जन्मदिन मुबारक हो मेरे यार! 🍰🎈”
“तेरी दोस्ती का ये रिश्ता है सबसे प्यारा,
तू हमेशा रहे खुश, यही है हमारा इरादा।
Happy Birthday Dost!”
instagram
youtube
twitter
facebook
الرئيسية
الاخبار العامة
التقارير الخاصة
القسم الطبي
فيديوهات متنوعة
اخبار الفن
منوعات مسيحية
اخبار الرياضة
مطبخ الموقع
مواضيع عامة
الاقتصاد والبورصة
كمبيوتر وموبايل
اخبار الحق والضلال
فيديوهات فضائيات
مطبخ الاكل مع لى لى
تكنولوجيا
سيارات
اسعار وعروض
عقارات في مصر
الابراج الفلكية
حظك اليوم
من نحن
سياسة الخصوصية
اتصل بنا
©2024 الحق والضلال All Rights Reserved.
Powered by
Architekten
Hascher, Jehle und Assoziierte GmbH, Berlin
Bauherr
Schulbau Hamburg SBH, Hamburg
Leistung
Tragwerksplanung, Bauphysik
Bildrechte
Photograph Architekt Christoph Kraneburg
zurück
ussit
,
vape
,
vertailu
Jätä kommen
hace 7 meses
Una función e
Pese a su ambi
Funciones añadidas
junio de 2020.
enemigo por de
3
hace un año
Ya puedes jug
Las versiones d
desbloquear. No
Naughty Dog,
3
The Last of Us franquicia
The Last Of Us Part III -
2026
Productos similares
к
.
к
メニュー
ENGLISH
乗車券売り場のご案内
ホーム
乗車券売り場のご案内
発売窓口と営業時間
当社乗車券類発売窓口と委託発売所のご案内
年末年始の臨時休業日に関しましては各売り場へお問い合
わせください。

* Aim of the task
Please retype the data above exactly, including every line.

* Finished task
जन्मदिन मुबारक हो मेरे यार! 🍰🎈”
“तेरी दोस्ती का ये रिश्ता है सबसे प्यारा,
तू हमेशा रहे खुश, यही है हमारा इरादा।
Happy Birthday Dost!”
instagram
youtube
twitter
facebook
الرئيسية
الاخبار العامة
التقارير الخاصة
القسم الطبي
فيديوهات متنوعة
اخبار الفن
منوعات مسيحية
اخبار الرياضة
مطبخ الموقع
مواضيع عامة
الاقتصاد والبورصة
كمبيوتر وموبايل
اخبار الحق والضلال
فيديوهات فضائيات
مطبخ الاكل مع لى لى
تكنولوجيا
سيارات
اسعار وعروض
عقارات في مصر
الابراج الفلكية
حظك اليوم
من نحن
سياسة الخصوصية
اتصل بنا
©2024 الحق والضلال All Rights Reserved.
Powered by
Architekten
Hascher, Jehle und Assoziierte GmbH, Berlin
Bauherr
Schulbau Hamburg SBH, Hamburg
Leistung
Tragwerksplanung, Bauphysik
Bildrechte
Photograph Architekt Christoph Kraneburg
zurück
ussit
,
vape
,
vertailu
Jätä kommen
hace 7 meses
Una función e
Pese a su ambi
Funciones añadidas
junio de 2020.
enemigo por de
3
hace un año
Ya puedes jug
Las versiones d
desbloquear. No
Naughty Dog,
3
The Last of Us franquicia
The Last Of Us Part III -
2026
Productos similares
к
.
к
メニュー
ENGLISH
乗車券売り場のご案内
ホーム
乗車券売り場のご案内
発売窓口と営業時間
当社乗車券類発売窓口と委託発売所のご案内
年末年始の臨時休業日に関しましては各売り場へお問い合
わせください。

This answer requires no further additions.